This means that the set

$$ S:=\bigl\{ c_{1}s_{n}(\vec{v})+c_{2}s_{n-1}( \vec{v}): c_{j}\in {\mathbb {R}}\, ( \mbox{or} \in {\mathbb {C}}), j=1,2\bigr\} $$

is a subset of the set of all solutions to equation (1). Now we prove that these two sets are equal if and only if condition (31) is satisfied.

Since each solution \((x_{n})_{n\in\mathbb{N} _{0}}\) to equation (1) is completely determined by its initial values \(x_{0}\) and \(x_{1}\), we see that (29) holds for every solution \((x_{n})_{n\in\mathbb{N} _{0}}\) to the equation if and only if, for every \((x_{0},x_{1})\in {\mathbb {R}}^{2}\) (or \(\in {\mathbb {C}}^{2}\)),

$$\begin{aligned} &x_{0}=c_{1}s_{0}(\vec{v})+c_{2}s_{-1}( \vec{v}), \\ &x_{1}=c_{1}s_{1}(\vec{v})+c_{2}s_{0}( \vec{v}) \end{aligned}$$

for some constants \(c_{1}\) and \(c_{2}\).

Due to (30), this means that (29) holds for every solution to the equation if and only if the linear system

$$\begin{aligned} \begin{aligned} &v_{0}c_{1}+v_{-1}c_{2}=x_{0}, \\ &v_{1}c_{1}+v_{0}c_{2}=x_{1} \end{aligned} \end{aligned}$$

(33)

in variables \(c_{1}\) and \(c_{2}\) has a solution for every \((x_{0},x _{1})\in {\mathbb {R}}^{2}\) (or \(\in {\mathbb {C}}^{2}\)).

This will happen if and only if the determinant of system (33) is different from zero, that is, if and only if

$$\begin{aligned} \Delta:= \left \vert \textstyle\begin{array}{@{}c@{\quad}c@{}} v_{0} & v_{-1} \\ v_{1} & v_{0} \end{array}\displaystyle \right \vert =v_{0}^{2}-v_{1}v_{-1}= \frac{bv_{0}^{2}+av_{0}v_{1}-v_{1}^{2}}{b}\ne0, \end{aligned}$$

(34)

from which the first part of the theorem follows.

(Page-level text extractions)
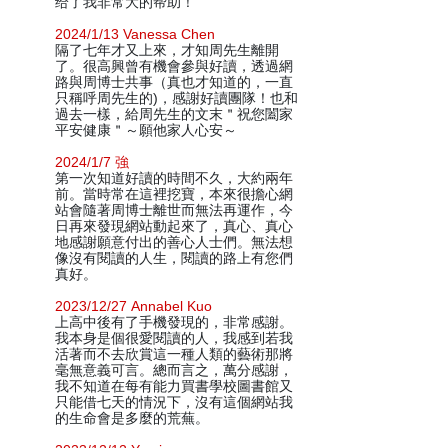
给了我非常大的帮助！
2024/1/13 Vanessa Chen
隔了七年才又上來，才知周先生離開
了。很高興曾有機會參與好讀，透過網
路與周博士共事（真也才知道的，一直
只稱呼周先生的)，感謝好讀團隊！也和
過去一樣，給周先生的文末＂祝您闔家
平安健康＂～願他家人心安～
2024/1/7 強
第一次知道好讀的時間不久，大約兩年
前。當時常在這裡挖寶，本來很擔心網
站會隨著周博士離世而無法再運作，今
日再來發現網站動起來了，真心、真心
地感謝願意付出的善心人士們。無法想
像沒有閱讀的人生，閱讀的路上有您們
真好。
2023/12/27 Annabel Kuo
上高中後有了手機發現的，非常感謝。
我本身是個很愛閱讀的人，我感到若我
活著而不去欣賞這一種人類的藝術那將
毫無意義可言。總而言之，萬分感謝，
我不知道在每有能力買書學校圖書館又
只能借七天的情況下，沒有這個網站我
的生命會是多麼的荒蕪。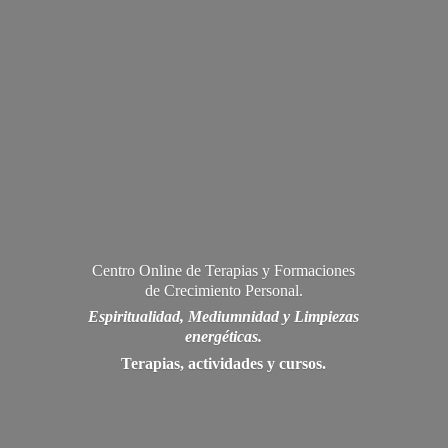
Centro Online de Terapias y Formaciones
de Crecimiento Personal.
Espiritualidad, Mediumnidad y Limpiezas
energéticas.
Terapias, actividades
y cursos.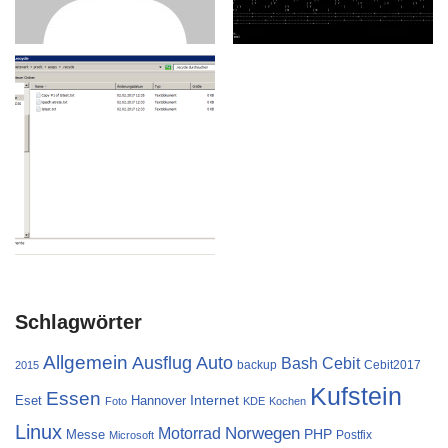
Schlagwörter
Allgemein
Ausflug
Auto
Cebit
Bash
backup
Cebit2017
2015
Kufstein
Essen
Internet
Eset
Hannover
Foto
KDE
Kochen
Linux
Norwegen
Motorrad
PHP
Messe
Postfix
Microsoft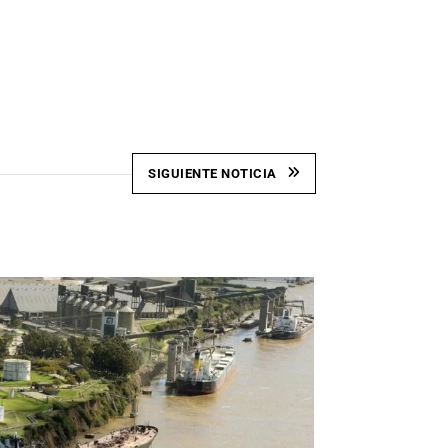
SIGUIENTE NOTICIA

- _What you need to do_
[a] Render into French the following sentence from the proof excerpt: "Now we prove that these two sets are equal if and only if condition (31) is satisfied."
[b] From the proof excerpt, extract the passage starting with "This means that the" and going on through "(31) is satisfied.".
[c] According to the proof excerpt, what completely determines each solution to equation (1)?

- _Solutions to each task_
[a] Nous démontrons maintenant que ces deux ensembles sont égaux si et seulement si la condition (31) est satisfaite.

[b]
This means that the set

$$ S:=\bigl\{ c_{1}s_{n}(\vec{v})+c_{2}s_{n-1}( \vec{v}): c_{j}\in {\mathbb {R}}\, ( \mbox{or} \in {\mathbb {C}}), j=1,2\bigr\} $$

is a subset of the set of all solutions to equation (1). Now we prove that these two sets are equal if and only if condition (31) is satisfied.

[c] Its initial values \(x_{0}\) and \(x_{1}\).